Премьера театр
Премьерой спектакля известного греческого режиссера Теодора Терзопулоса по трагедии Еврипида "Вакханки" в Москве открылся электротеатр "Станиславский" — место, хорошо известное театральной публике как Драматический театр им. К. С. Станиславского. Рассказывает РОМАН ДОЛЖАНСКИЙ.
Не в обиду греческому режиссеру и занятым в "Вакханках" актерам будет сказано, но премьера пространства занимала умы и чувства гостей не меньше, если не больше, чем сам спектакль. Здесь и вправду есть на что подивиться — всего за полтора года старый, тесный, неудобный, давно потесненный арендаторами (предприятиями общепита) московский театрик превратился в комплекс разнообразных помещений, каждое из которых, включая гардероб, может, кажется, легко стать и театральной площадкой, и выставочным залом, и учебным классом. От бывшего зрительного зала остался только балкон — объем теперь не делится на привычные места для публики и сценическую коробку, в едином пространстве соотношение сцены и аудитории может меняться так, как вздумается очередному приглашенному режиссеру.
Теодор Терзопулос, считающийся одним из главных в мире специалистов по греческой трагедии, далеко не единственный из знаменитостей международного масштаба, приглашенных новым худруком Борисом Юханановым наполнять репертуар красивого электротеатра. Так что не только уже обнародованные планы театра, но и тот вкус, с которым продуманы и оформлены интерьеры, кажутся невольным вызовом всем изоляционистским тенденциям и посконно-домотканой риторике сегодняшней культурной политики. (Московские власти на всякий случай в последние дни акцентируют, что дорогостоящая реконструкция проведена на внебюджетные средства.) Логотип обновленного театра — лампочка, нитью накаливания в которой служит портрет Станиславского. Так что никак не отвертеться от банальной ассоциации с лучом света, который бьет в надвигающуюся тьму.
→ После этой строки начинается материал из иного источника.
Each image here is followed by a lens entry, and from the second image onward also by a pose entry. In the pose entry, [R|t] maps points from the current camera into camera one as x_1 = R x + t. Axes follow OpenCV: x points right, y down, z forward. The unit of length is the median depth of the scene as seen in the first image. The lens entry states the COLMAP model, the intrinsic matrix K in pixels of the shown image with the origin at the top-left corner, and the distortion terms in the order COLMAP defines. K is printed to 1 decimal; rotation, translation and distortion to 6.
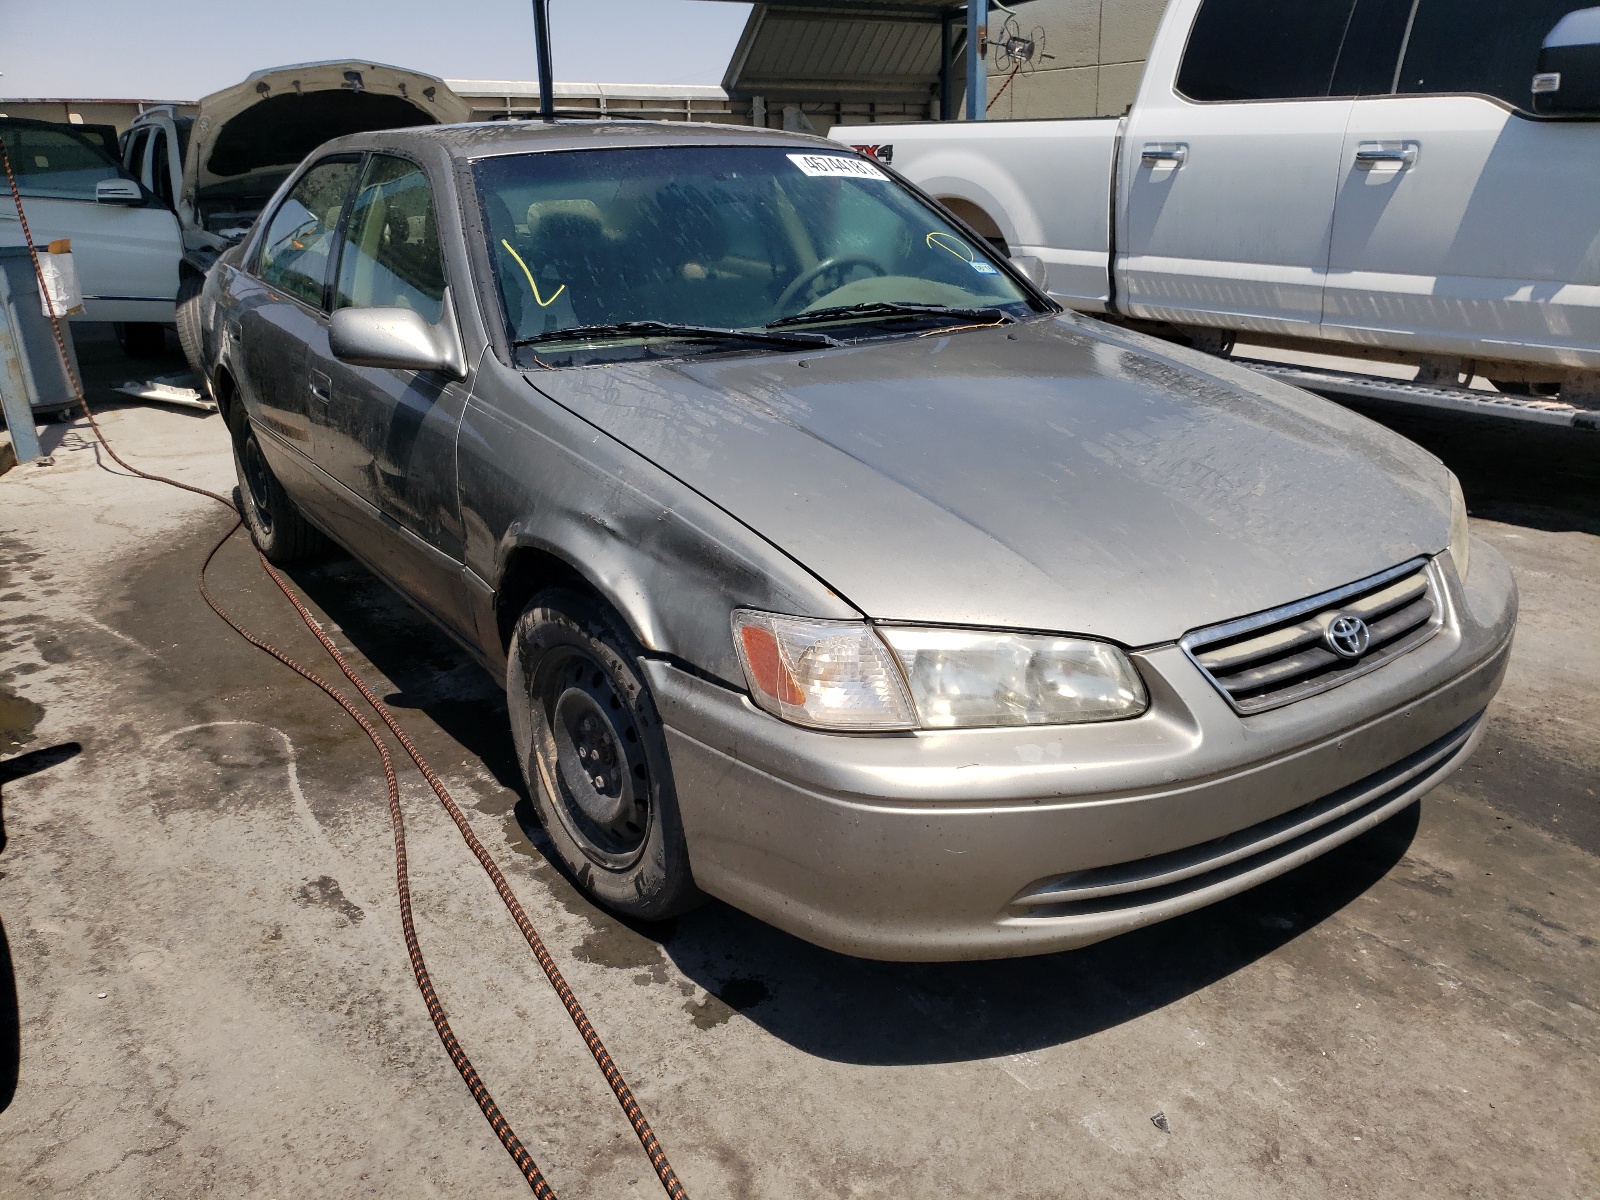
lens RADIAL K [[1187.2, 0, 800.0], [0, 1187.2, 600.0], [0, 0, 1]] dist [0.028889, 0.003594]
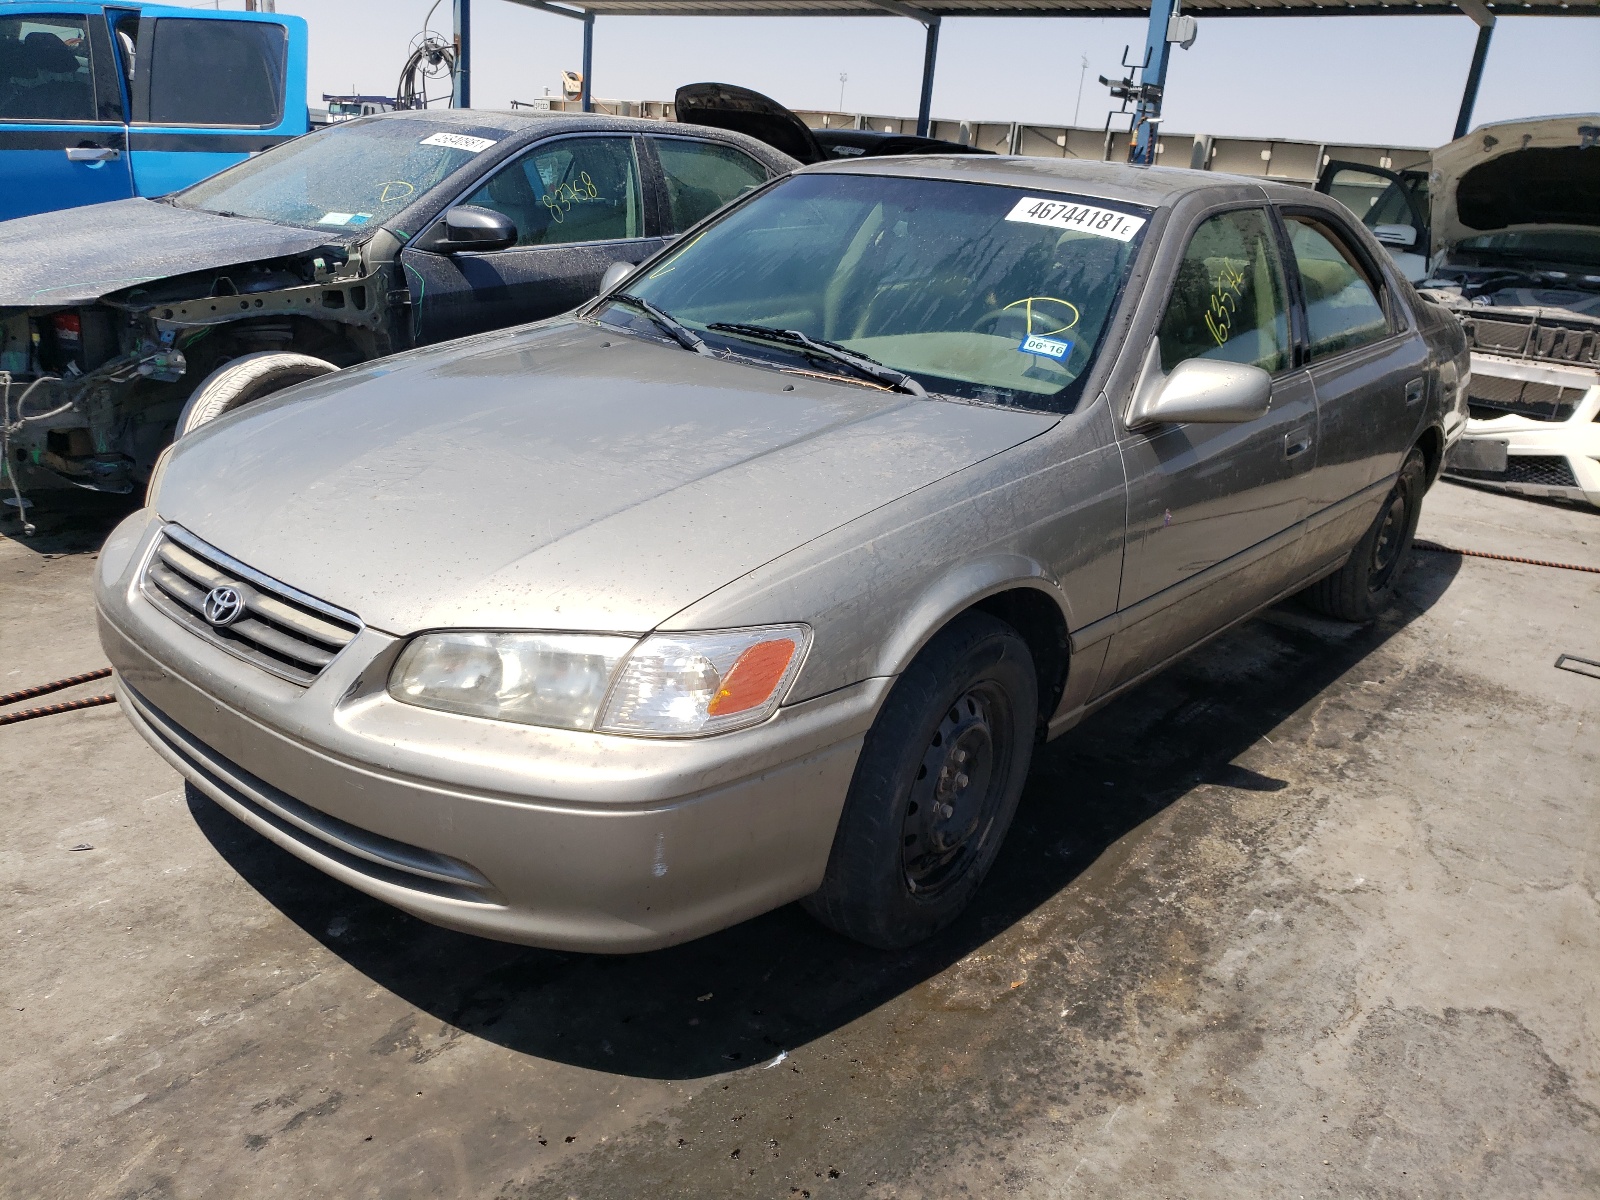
lens RADIAL K [[1189.6, 0, 800.0], [0, 1189.6, 600.0], [0, 0, 1]] dist [0.063172, -0.004016]
pose [[0.287641, 0.381478, -0.878486, 1.309618], [-0.422098, 0.873857, 0.241262, -0.380483], [0.859707, 0.301410, 0.412378, 0.845162]]
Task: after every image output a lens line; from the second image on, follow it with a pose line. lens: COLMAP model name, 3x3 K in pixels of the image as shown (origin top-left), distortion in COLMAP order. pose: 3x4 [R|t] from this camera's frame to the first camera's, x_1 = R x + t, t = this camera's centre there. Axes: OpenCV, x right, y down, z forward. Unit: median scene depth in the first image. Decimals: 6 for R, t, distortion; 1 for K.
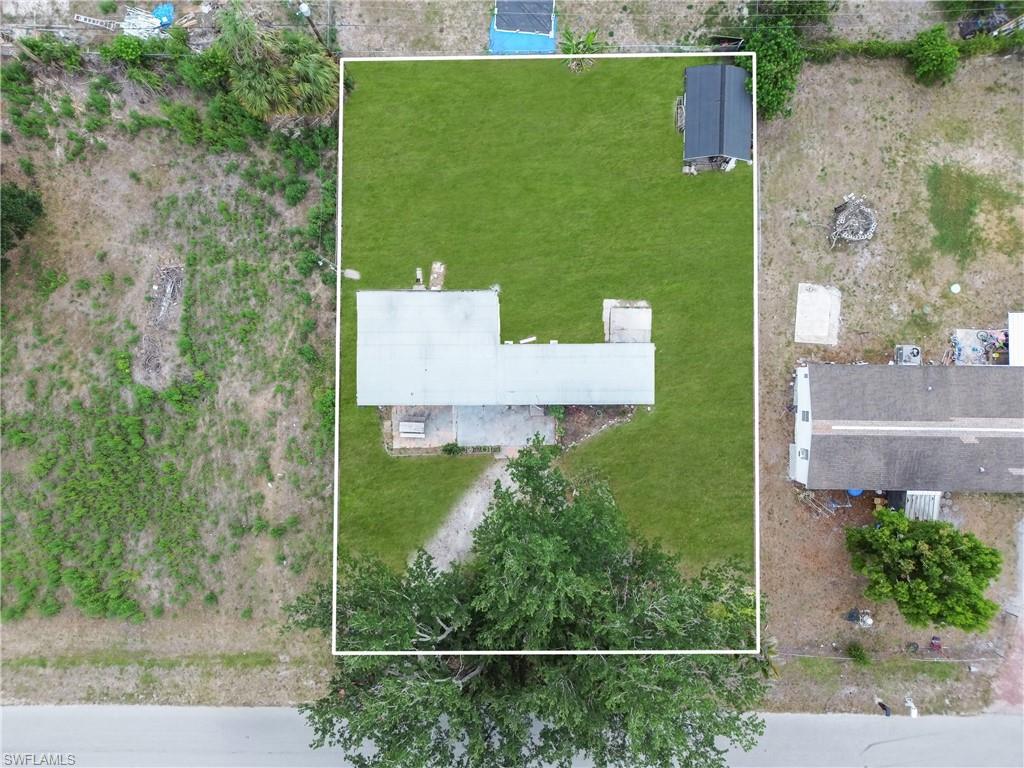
lens RADIAL K [[719.4, 0, 509.5], [0, 719.4, 387.5], [0, 0, 1]] dist [0.049639, -0.057691]
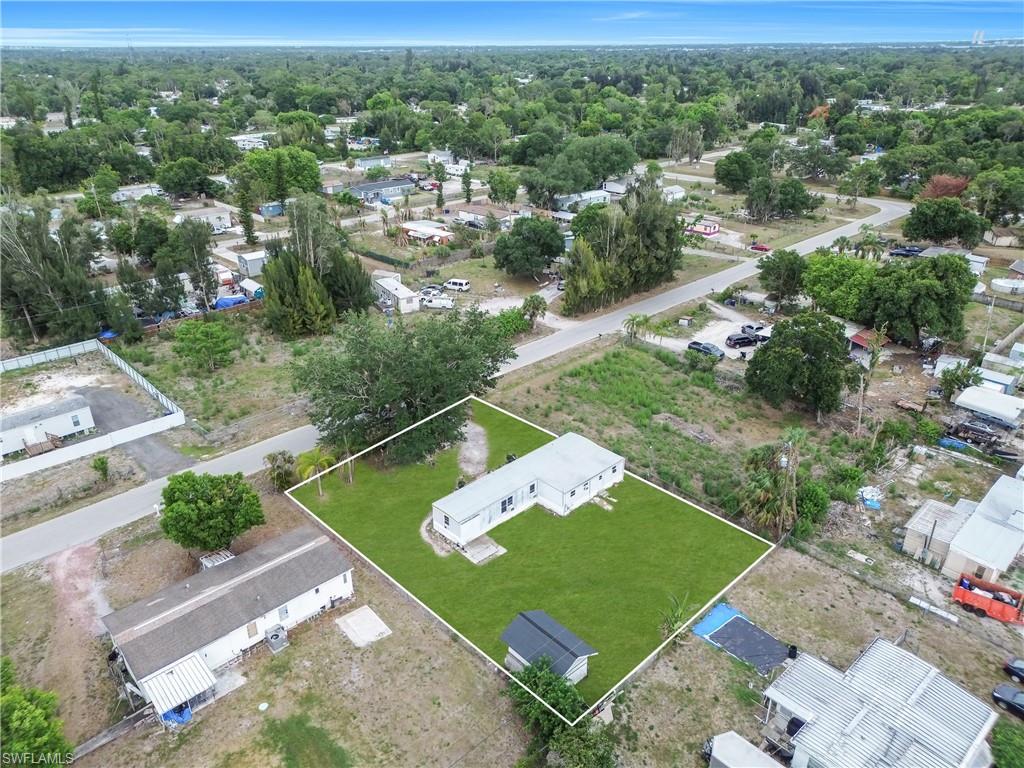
lens RADIAL K [[719.4, 0, 509.5], [0, 719.4, 387.5], [0, 0, 1]] dist [0.049639, -0.057691]
pose [[-0.721334, 0.323346, -0.612474, 0.828444], [-0.692165, -0.305687, 0.653807, -0.883783], [0.024181, 0.895546, 0.444311, 0.158848]]
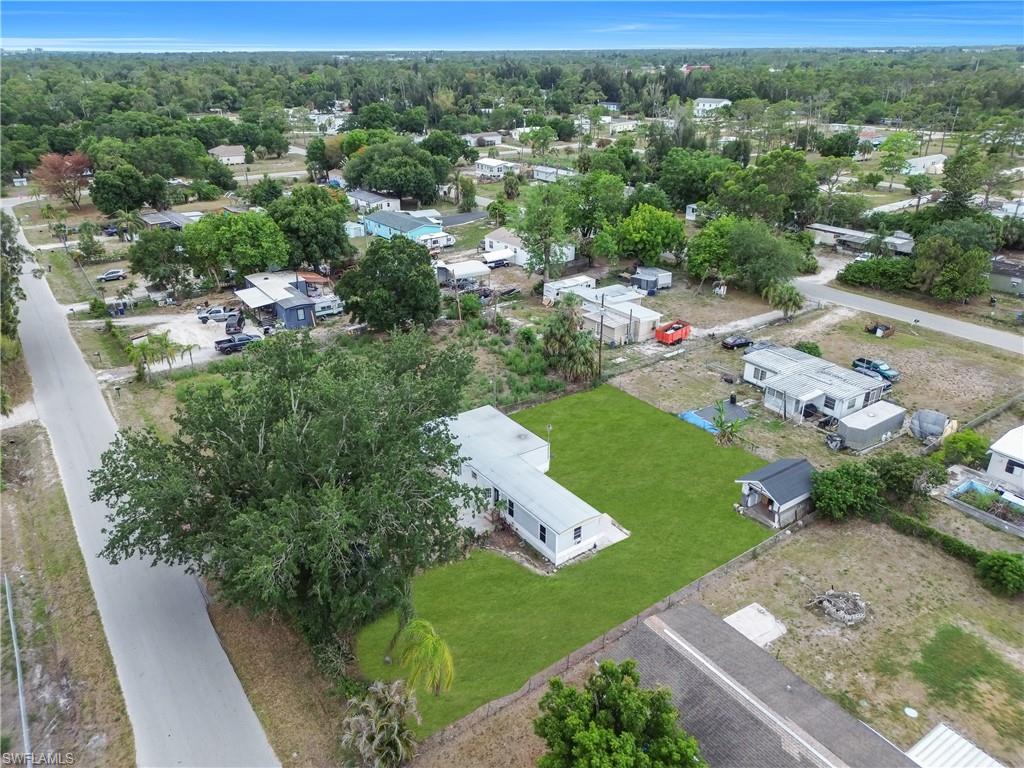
lens RADIAL K [[719.4, 0, 509.5], [0, 719.4, 387.5], [0, 0, 1]] dist [0.049639, -0.057691]
pose [[0.583484, 0.364051, -0.725957, 0.793575], [-0.812089, 0.253205, -0.525736, 0.544937], [-0.007579, 0.896300, 0.443383, 0.321499]]
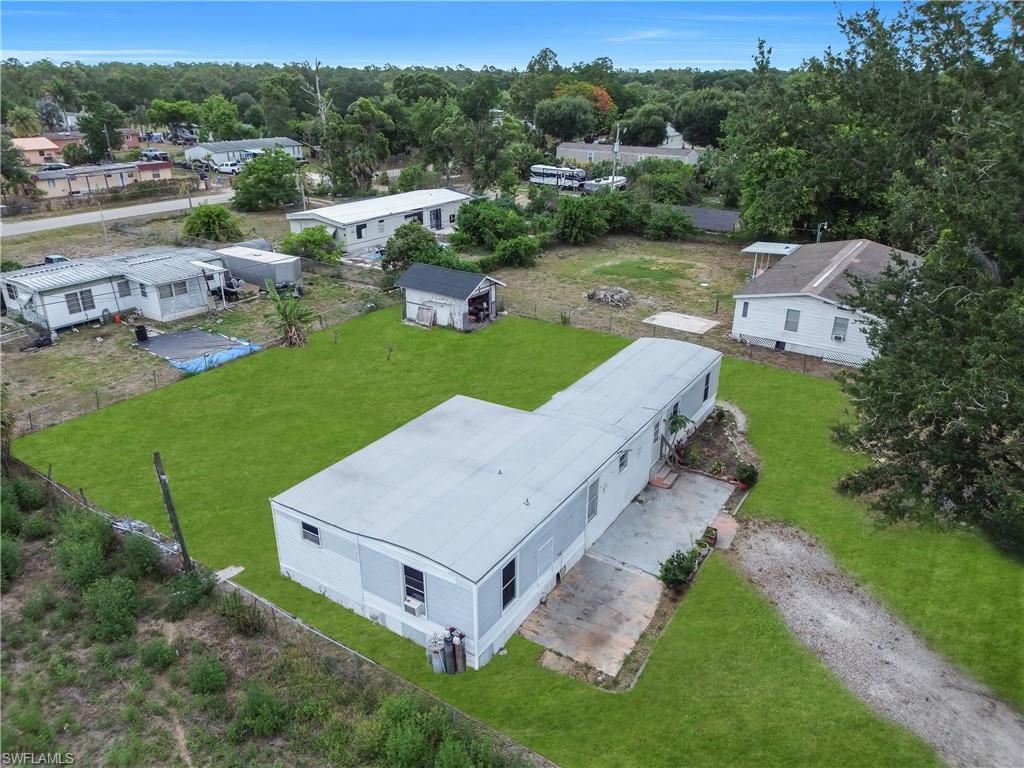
lens RADIAL K [[719.4, 0, 509.5], [0, 719.4, 387.5], [0, 0, 1]] dist [0.049639, -0.057691]
pose [[0.545451, -0.303732, 0.781172, -0.440393], [0.837705, 0.227681, -0.496399, 0.191682], [-0.027086, 0.925153, 0.378627, 0.721116]]
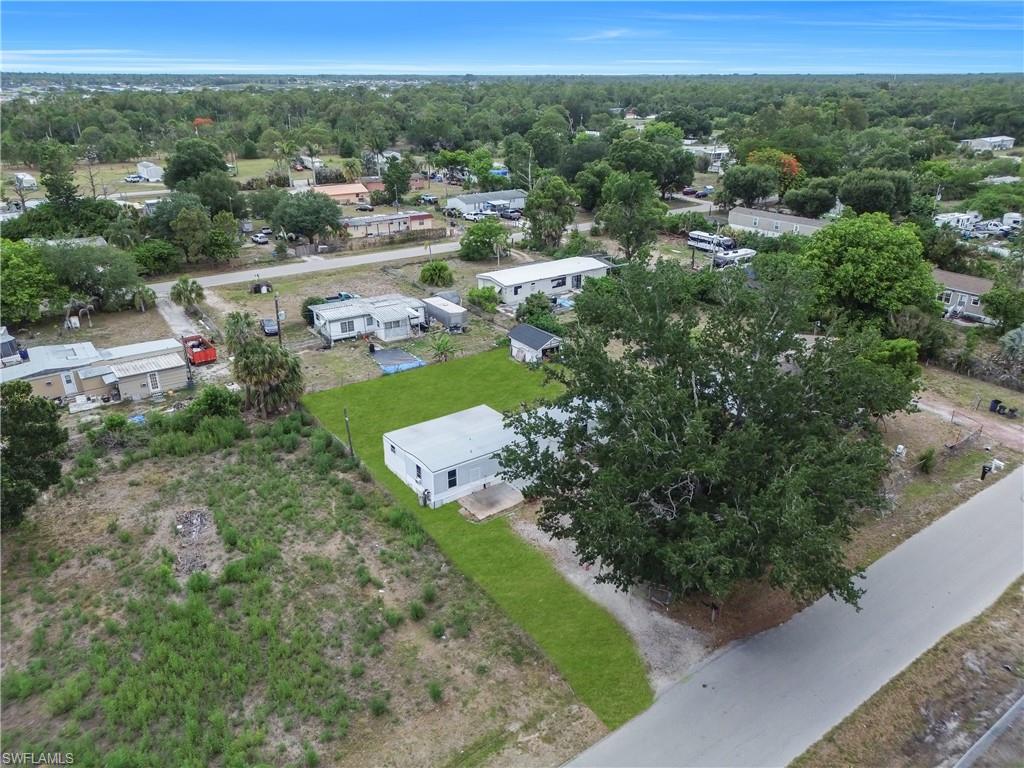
lens RADIAL K [[719.4, 0, 509.5], [0, 719.4, 387.5], [0, 0, 1]] dist [0.049639, -0.057691]
pose [[0.814055, -0.206004, 0.543026, -0.625041], [0.580276, 0.327756, -0.745557, 0.780206], [-0.024392, 0.922029, 0.386351, 0.456341]]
Кстати, и в "Вакханках" Еврипида, поставленных Теодором Терзопулосом, несложно вычитать смелое послание сегодняшней России, культура которой оказалась беззащитной перед атаками клерикалов. Впрочем, можно из него и ничего не "вычитывать", поскольку сделан он как формальное упражнение. И здесь опять же интереснее было наблюдать, насколько искренне восприняли метод Терзопулоса актеры, нежели постигать сам метод — эстетика греческого режиссера московским театралам хорошо знакома: он не раз привозил свои спектакли в Москву, работал с Аллой Демидовой, давал мастер-классы, не так давно ставил в петербургском Александринском театре. Так что строгость сценических линий, цветовые и световые контрасты, попытки Терзопулоса достичь экстатической концентрации и особой голосовой выразительности — все это новостью быть не может.
Другое дело, что формальный театр вообще не близок ни большинству русских актеров, ни русской публике. И в том, что Юхананов открыл театр именно таким спектаклем, наверное, заключается внутренняя установка худрука — на ожидания демократического зрителя и показатели билетных продаж не оглядываться. Что касается восприимчивости к формальному языку, то и здесь постижение "Станиславским" способа работы, далекого от нормативов системы Станиславского, заслуживает комплиментов. Да, иногда усилия видны и подчеркнуты, отчего суггестия действа теряется, но зато Теодор Терзопулос обрел уникальную союзницу и протагонистку в лице Елены Морозовой, которая играет в "Вакханках" бога Диониса — коварного искусителя и властного мстителя. В том, как она играет, внятно чувствуется одновременно мощь и подвижность, ей подвластна и неподвижность маски, и "змеиная" изменчивость телесности. Актриса буквально вползает в каждую строчку, обертывается звуками, чтобы в следующую минуту отряхнуться от них. Жрицей исповедуемого Терзопулосом культа она становится едва ли не более истовой, чем верховный жрец — и в награду получает право на личную свободу, даже на юмор, вроде бы здесь запретный.
Что же касается послания, то герои "Вакханок" оказываются ослеплены молодой, агрессивной религией: люди теряют контроль над собой, а женщины, охваченные "вакхическим безумием", способны растерзать собственных детей, приняв их за диких животных,— как это происходит с Агавой (отличная работа Аллы Казаковой), добычей которой по воле Диониса оказывается голова ее сына Пенфея. Как точно кончалась трагедия Еврипида, его потомкам неизвестно. Теодор Терзопулос в конце спектакля сам выходит на сцену — он читает финальные строки на непонятном нам языке, выбрасывает в кулисы нож и накрывает тела убитых красным покрывалом. Выглядит эпилог надуманно и даже чуточку смешно — не потому, что режиссер делает что-то странное, а потому, что в подобный театрально-примирительный финал кровавой драмы верить в наше время все сложнее и сложнее.